→ **Supplied passage**:
:::
Why are strings linked lists?

Sat Nov 29 23:56:21 EST 2003

Ashley Yakeley wrote:

> > Simply claiming that values of type Char are Unicode characters
> > doesn't make it so.
> 
> Actually, that's exactly what makes it so.

Hmm. I suppose that there's some validity to that perspective. OTOH,
it's one thing to state that it's true, but that's rather hollow if
nothing actually behaves as if it is.

It's a bit like saying "values of type Int are complex numbers; oh,
BTW, the implementation is currently broken".

IOW, if it walks like a duck, ...

> > Unless I'm missing something, the only "support" that GHC provides is
> > that Char is 4 bytes.
> 
> No, on GHC a Char is a Unicode codepoint, which means it has only 
> 17*2^16 possible values. This by itself is the most important aspect of 
> Unicode support.

OK; by "Char is 4 bytes" I basically meant that it's "large enough".

> But most of the rest is missing.

AFAICT, *all*[1] of the rest is missing.

[1] With one rather useless exception: (maxBound :: Char) == 0x10ffff. 
I can't think of any other aspect of GHC's behaviour which would
indicate that Char is meant to be Unicode.

> > If you use Char to store anything other than ISO
> > Latin-1 characters, none of the Haskell functions with Char in their
> > signature will be of any use.
> 
> Actually, many of those functions ought to use Word8 instead.
:::
→ **Exercise tasks**:
A. In the Haskell Char thread, which one aspect of GHC's behavior does the writer say shows that Char is meant to be Unicode?
B. Pick up the Haskell Char thread after its last line and write the reply that follows.

→ **Supplied information**:
:::
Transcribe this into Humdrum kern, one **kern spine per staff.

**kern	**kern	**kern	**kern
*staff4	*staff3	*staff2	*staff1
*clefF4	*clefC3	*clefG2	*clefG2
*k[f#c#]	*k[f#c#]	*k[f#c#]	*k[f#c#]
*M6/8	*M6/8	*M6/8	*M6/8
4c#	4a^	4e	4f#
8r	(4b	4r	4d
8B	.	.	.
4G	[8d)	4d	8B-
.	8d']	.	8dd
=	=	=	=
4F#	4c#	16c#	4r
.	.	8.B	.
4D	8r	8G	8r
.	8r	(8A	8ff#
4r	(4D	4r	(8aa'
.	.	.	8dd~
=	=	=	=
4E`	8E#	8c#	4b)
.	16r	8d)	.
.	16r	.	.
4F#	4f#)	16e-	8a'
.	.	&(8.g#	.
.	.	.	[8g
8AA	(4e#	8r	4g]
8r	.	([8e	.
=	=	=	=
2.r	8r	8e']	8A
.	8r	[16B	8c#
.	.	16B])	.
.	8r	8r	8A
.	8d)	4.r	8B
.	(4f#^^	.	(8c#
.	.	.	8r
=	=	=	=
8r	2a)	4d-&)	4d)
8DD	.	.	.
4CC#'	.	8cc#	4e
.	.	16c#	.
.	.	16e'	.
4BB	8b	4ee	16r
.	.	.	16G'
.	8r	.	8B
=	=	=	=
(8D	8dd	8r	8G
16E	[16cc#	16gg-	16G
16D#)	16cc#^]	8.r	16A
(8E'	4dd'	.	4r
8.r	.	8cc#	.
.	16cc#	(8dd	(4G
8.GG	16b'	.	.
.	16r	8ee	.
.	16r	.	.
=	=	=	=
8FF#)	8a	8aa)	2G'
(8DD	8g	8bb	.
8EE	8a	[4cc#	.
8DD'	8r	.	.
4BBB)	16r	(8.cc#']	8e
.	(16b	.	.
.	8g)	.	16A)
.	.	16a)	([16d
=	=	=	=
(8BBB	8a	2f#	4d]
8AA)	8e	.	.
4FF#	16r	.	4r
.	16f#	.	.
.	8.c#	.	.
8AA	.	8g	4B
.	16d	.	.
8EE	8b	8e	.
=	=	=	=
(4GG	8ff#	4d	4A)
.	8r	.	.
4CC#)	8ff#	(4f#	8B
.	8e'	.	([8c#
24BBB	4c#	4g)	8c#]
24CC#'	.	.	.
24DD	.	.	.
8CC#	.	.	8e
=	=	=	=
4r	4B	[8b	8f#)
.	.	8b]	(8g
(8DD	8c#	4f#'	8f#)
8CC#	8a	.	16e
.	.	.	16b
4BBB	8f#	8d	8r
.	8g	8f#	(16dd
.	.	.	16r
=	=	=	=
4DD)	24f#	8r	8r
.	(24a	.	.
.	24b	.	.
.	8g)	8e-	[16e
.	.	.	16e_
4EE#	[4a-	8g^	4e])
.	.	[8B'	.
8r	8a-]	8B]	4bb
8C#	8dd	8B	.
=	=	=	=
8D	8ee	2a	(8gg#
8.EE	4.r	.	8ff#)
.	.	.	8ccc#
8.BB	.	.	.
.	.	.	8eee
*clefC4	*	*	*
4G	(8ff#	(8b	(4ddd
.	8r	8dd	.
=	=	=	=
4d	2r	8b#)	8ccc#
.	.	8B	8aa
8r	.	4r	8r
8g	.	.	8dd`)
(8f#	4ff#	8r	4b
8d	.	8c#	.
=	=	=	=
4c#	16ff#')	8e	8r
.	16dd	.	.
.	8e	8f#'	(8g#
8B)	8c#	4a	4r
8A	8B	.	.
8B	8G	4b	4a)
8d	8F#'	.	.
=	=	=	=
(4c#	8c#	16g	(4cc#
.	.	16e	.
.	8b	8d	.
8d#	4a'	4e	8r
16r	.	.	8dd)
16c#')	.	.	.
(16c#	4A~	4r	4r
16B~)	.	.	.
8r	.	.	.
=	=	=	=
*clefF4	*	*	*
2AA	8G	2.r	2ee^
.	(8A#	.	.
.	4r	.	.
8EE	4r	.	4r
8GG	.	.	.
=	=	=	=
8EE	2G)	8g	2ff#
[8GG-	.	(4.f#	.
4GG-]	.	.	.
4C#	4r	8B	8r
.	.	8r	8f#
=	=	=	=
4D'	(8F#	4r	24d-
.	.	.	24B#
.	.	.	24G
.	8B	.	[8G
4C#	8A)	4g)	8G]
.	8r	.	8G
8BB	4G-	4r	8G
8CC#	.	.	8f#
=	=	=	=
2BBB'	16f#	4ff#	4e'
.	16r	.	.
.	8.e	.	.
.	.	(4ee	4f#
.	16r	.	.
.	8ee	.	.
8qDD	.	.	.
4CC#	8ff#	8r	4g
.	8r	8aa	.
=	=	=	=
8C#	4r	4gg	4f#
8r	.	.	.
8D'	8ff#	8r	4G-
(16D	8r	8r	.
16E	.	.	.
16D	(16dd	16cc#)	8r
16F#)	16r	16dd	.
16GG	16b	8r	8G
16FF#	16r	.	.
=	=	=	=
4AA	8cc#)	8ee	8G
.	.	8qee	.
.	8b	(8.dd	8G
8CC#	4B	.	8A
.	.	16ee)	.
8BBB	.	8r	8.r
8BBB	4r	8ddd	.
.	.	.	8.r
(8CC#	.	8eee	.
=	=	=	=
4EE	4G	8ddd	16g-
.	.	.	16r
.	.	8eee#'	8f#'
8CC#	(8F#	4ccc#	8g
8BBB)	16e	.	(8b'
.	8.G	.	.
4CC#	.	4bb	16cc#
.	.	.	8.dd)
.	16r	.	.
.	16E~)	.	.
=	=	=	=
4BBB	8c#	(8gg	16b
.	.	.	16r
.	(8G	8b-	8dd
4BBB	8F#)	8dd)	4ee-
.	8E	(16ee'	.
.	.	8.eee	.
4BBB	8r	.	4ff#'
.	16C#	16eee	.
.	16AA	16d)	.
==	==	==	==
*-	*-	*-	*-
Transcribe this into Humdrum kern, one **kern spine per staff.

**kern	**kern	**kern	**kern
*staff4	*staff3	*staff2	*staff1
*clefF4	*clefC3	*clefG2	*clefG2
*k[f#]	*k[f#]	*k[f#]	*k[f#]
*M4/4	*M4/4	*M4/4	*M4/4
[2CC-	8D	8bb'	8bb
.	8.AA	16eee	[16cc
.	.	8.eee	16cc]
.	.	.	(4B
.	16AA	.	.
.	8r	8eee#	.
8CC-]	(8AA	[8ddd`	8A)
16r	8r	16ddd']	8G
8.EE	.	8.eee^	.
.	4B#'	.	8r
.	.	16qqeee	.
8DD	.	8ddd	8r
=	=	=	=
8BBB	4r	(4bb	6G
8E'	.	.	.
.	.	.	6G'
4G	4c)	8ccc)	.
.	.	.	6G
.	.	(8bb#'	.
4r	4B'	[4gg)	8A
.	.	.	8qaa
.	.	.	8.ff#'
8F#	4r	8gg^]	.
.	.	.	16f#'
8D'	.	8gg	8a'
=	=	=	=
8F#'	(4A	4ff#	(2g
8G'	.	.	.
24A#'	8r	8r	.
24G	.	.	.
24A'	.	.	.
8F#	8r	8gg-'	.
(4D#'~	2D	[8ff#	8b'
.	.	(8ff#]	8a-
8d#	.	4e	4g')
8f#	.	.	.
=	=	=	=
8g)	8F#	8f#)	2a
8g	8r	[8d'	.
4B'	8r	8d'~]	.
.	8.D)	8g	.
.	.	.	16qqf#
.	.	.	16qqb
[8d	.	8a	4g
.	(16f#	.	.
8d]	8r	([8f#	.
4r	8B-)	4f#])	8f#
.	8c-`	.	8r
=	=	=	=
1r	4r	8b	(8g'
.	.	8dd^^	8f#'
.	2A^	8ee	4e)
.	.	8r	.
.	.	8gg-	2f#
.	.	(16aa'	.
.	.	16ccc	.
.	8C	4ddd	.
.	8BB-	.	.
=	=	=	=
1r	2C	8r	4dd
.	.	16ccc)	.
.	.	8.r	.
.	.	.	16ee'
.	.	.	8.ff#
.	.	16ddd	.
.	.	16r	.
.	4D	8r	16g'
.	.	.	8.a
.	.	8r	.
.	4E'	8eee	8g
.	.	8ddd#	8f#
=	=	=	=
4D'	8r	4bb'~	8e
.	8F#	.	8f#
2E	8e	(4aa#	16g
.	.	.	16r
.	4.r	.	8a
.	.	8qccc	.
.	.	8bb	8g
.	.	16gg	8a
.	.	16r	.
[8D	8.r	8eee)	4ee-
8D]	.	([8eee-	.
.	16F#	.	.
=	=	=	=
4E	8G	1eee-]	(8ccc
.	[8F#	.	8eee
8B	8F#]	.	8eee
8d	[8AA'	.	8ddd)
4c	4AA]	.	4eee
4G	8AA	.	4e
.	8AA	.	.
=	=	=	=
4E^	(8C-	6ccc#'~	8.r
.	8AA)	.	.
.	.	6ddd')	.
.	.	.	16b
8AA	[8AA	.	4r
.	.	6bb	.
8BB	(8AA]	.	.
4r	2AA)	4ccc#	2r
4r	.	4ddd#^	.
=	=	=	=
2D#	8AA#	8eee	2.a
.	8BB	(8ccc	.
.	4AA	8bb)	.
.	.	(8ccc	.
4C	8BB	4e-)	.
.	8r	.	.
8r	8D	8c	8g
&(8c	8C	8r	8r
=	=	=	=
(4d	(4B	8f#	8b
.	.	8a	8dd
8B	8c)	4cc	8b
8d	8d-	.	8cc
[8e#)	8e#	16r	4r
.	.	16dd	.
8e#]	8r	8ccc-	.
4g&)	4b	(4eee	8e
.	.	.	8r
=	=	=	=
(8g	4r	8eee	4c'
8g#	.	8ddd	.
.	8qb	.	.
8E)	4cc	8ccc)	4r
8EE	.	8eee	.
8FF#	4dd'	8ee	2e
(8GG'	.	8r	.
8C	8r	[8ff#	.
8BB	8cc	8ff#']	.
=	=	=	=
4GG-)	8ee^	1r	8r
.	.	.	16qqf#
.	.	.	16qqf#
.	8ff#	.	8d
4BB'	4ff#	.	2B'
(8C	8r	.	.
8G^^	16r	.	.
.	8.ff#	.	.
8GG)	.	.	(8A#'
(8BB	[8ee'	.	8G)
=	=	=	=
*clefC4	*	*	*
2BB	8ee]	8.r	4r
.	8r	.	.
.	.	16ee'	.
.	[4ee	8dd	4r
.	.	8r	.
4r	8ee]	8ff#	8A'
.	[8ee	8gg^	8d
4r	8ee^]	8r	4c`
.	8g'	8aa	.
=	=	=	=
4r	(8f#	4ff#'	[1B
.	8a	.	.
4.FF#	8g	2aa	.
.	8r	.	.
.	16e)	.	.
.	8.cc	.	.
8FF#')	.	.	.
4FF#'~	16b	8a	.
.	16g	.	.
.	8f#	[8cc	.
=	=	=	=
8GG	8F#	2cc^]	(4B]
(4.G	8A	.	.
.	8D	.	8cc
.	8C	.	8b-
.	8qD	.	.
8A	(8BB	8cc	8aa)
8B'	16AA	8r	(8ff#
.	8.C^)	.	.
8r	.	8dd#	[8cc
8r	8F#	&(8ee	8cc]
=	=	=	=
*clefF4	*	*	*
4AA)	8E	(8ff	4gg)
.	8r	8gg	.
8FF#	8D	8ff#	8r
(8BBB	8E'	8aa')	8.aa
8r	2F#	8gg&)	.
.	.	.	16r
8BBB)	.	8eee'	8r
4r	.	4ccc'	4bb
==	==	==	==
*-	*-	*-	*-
:::
→ **Responses in order**:
A. The fact that (maxBound :: Char) == 0x10ffff.

B.
But then:

1. Where would you get a Char from?
2. Where would you put it?

BTW, I agree that the IO functions *should* use Word8. And I really
wouldn't be that bothered if the standard was changed to just use
"type Char = Word8". Actually, I would prefer that to the current
fiction.

At least the problems with the Char functions are just implementation
bugs; those functions *could* be made to work correctly.

The IO problems are design bugs, and can't truly be fixed without
breaking a lot of existing code. A workaround which preserves backward
compatibility could result in a rather ugly interface: either all of
the relevant functions use a default encoding (which will probably be
the wrong one as often as not), or the "right" functions have to have
their names bastardised because the "wrong" functions have already
stolen the obvious names.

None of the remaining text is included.